[WHAT IS EXPECTED] In the records below, find each line containing the word "along" and copy it.

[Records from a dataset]
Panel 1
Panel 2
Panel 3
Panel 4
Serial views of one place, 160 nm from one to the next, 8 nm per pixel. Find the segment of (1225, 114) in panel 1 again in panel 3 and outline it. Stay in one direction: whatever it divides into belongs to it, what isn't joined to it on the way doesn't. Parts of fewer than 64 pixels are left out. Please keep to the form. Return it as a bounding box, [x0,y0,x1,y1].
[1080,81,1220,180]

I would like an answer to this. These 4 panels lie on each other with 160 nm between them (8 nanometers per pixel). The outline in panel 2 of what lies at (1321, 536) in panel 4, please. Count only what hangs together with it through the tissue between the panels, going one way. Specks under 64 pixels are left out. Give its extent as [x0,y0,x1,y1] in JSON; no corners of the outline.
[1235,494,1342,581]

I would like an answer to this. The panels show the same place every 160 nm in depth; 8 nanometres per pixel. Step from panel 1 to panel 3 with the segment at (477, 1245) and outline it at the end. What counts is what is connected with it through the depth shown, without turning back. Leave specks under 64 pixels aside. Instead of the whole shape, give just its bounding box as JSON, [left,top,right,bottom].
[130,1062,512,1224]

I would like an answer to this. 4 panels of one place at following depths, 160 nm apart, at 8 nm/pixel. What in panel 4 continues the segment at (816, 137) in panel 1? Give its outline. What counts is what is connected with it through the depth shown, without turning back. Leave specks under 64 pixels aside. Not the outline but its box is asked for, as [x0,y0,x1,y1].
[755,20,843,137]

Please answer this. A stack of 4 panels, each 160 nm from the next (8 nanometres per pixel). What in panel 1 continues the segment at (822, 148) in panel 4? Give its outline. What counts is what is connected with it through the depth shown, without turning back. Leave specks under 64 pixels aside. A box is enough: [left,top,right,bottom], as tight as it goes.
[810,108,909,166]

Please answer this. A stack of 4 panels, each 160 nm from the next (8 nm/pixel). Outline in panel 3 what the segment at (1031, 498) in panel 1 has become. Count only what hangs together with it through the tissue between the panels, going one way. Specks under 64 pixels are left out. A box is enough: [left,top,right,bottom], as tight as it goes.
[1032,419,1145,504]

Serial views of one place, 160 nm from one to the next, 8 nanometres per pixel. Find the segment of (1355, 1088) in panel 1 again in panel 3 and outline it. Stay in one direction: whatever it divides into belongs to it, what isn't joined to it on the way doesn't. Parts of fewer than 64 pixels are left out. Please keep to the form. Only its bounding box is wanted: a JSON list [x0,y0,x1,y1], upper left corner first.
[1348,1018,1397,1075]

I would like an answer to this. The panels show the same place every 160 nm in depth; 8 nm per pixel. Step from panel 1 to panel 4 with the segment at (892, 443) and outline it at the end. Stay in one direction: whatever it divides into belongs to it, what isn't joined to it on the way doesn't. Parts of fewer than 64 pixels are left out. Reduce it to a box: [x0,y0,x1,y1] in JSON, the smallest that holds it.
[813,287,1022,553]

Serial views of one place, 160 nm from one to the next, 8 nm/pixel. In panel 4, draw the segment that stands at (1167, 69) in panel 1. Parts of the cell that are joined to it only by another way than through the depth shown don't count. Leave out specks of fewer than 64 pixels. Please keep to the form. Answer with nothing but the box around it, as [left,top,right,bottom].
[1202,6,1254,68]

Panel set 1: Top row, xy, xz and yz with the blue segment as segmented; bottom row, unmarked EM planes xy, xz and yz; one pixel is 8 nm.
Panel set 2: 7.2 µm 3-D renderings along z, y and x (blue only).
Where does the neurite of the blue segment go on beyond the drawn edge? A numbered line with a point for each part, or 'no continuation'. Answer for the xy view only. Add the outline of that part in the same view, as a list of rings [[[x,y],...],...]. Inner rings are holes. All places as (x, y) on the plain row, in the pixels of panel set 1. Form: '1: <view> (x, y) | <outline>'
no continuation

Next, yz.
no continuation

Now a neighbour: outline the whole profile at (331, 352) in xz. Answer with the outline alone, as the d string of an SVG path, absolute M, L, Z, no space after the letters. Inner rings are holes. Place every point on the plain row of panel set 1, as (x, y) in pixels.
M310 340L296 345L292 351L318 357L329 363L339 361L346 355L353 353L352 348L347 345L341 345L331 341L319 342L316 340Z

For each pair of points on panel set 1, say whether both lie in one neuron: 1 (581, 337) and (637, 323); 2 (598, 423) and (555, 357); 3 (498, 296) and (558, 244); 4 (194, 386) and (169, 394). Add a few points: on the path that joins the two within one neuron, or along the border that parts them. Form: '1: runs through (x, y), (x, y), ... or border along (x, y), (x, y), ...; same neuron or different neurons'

[PROBLEM SOLUTION]
Panel set 2: 7.2 µm 3-D renderings along z, y and x (blue only).
For each pair of points on panel set 1, say whether both lie in one neuron: 1 (581, 337) and (637, 323); 2 (598, 423) and (555, 357); 3 (498, 296) and (558, 244); 4 (194, 386) and (169, 394). Add a few points: on the path that joins the two within one neuron, or along the border that parts them. Form: '1: runs through (x, y), (x, y), ... or border along (x, y), (x, y), ...; same neuron or different neurons'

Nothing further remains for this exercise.